XXVIII.
C'est là le village et le manoir de Saint-Lupicin. De gros noyers disséminés dans les champs en pente les signalent au voyageur.
Il y a loin de là à Athènes, avec le Parthénon pour diadème, le ciel transparent de l'Attique pour dais, l'olivier pour ceinture, la mer étincelante pour horizon, et c'est là pourtant que l'adorateur d'Athènes, l'idolâtre de Phidias, le Winckelman français, le lapidaire du beau dans la nature, dans la poésie, dans l'architecture, dans la statue, dans la pierre, dans la femme, dans toutes les réalités et dans tous les rêves, habite seul, jeune et grave comme un solitaire du mont Athos, dans son couvent tapissé de lambris de planches de sapin, ces lambris étant sculptés par les artistes autrefois si justement renommés de Saint-Claude pour leurs bustes de Voltaire, taillés au couteau dans la racine de buis.

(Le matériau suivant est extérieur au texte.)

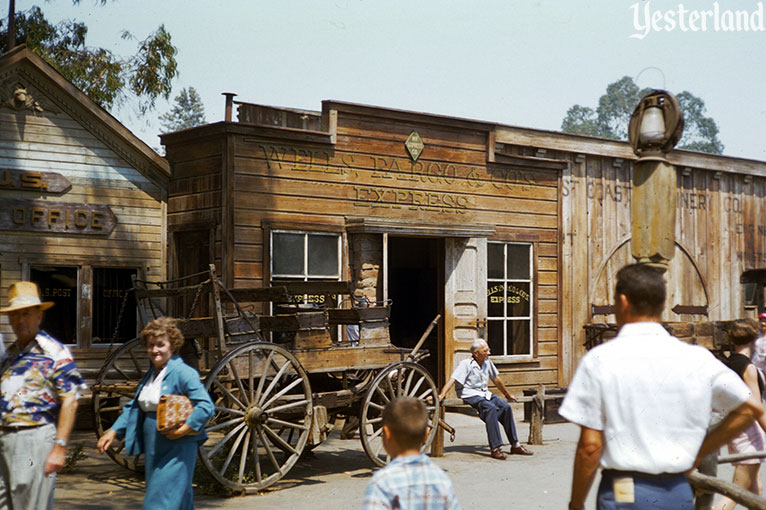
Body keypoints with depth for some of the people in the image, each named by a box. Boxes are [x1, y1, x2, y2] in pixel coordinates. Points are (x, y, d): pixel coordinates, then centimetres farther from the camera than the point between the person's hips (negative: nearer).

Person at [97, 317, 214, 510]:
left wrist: (182, 430, -22)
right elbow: (133, 407, 19)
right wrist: (114, 431, 9)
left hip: (177, 449, -8)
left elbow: (206, 406, -19)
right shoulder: (150, 375, 14)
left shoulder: (183, 373, -13)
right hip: (153, 449, 8)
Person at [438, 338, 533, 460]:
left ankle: (515, 445, -6)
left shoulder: (487, 362, 11)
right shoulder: (465, 364, -10)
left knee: (506, 407, -15)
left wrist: (508, 395, 34)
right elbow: (452, 380, -20)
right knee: (491, 408, -32)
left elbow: (496, 380, 25)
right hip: (470, 395, -7)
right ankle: (495, 449, -36)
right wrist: (441, 395, -34)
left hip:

Des chambres dont le plancher est couvert de livres et de gravures, la vaste cheminée où pétillent les copeaux de sapin, reste de la hache des bûcherons, une vieille nourrice devenue servante et reine des cuisines, des laboureurs et des bergers gardiens de ces belles vaches du Jura, quelques fermiers des hautes métairies qui lui payent leurs redevances sur la fin de l'automne, en fromages et en rayons de miel de leurs ruches, voilà tout le luxe, tout le mouvement, toute l'opulence du gentilhomme du Jura.